→ **Provided records**

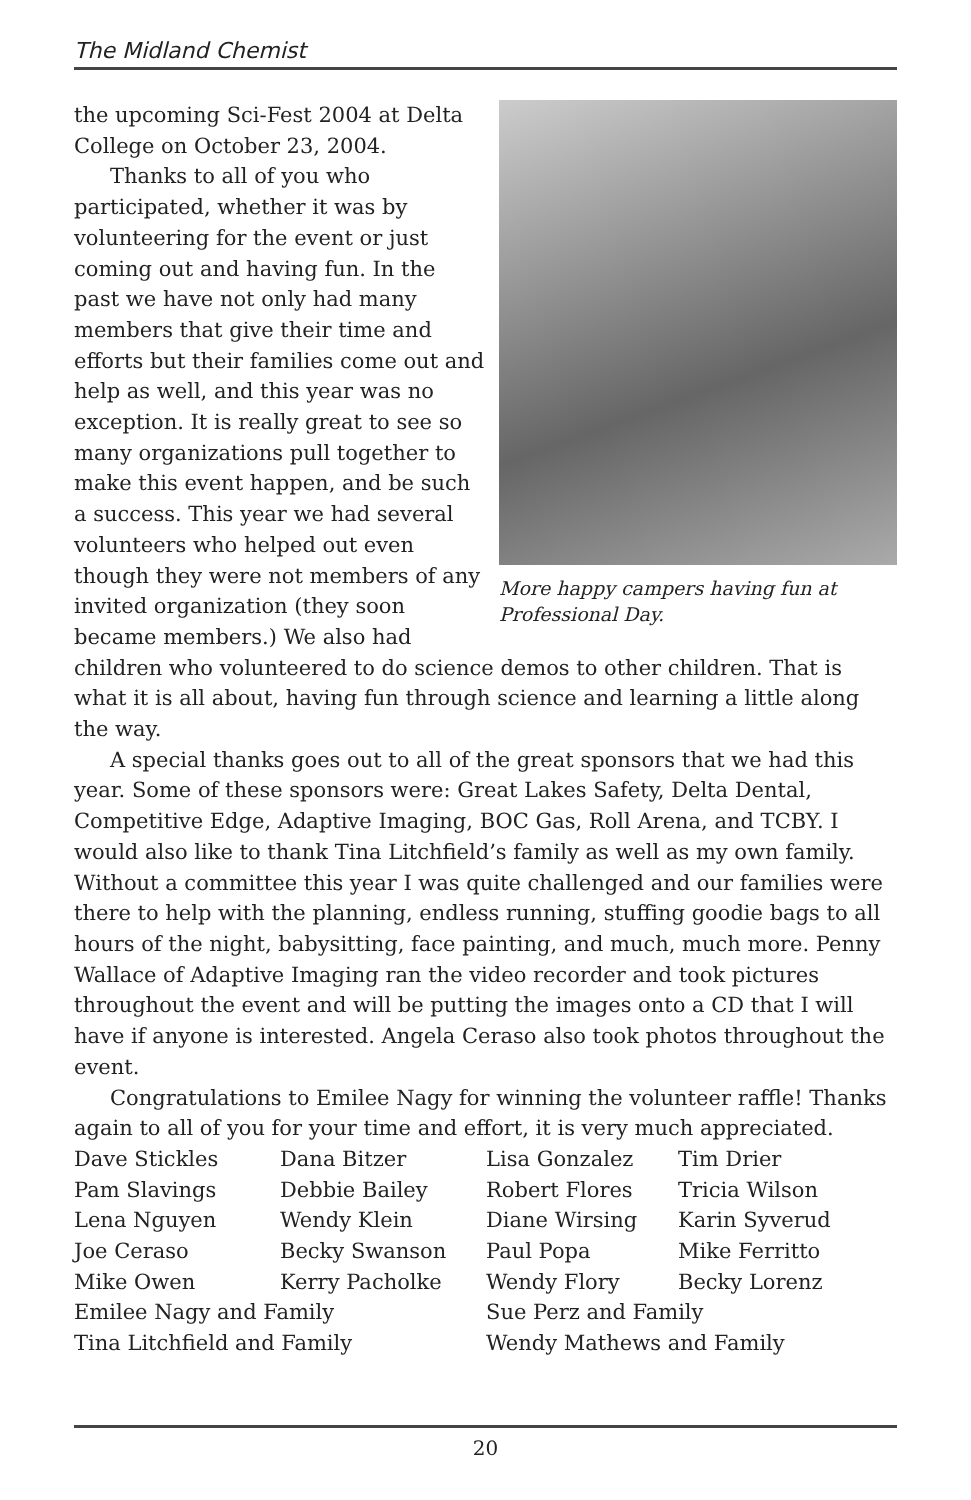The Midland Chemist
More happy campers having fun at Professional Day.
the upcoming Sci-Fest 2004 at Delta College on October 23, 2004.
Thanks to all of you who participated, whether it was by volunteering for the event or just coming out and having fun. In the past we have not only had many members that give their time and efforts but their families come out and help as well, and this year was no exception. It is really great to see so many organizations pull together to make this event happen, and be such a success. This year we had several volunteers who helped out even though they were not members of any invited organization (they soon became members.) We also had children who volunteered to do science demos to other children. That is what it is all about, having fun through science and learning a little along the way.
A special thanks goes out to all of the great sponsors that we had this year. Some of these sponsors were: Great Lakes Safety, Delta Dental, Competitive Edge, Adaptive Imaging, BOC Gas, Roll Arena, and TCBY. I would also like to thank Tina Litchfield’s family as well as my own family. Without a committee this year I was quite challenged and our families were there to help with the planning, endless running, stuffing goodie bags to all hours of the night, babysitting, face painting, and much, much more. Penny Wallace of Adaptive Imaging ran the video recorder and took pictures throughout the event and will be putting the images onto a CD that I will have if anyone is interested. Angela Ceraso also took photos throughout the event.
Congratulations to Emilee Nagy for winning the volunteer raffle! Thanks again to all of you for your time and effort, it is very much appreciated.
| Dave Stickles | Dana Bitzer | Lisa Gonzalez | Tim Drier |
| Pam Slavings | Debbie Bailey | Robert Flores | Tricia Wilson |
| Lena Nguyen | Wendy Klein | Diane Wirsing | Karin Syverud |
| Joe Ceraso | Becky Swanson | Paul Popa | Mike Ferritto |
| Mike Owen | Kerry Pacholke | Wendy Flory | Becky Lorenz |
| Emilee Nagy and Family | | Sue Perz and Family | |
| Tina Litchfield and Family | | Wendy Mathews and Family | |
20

---

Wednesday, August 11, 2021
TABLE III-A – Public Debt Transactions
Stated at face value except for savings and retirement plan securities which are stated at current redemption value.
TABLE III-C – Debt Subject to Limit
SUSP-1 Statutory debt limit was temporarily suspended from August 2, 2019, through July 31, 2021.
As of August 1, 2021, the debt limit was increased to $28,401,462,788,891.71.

→ **What is being asked**
Only a number is wanted here: how many lines in the data above include the string "Becky"?

→ **Result for this exercise**
2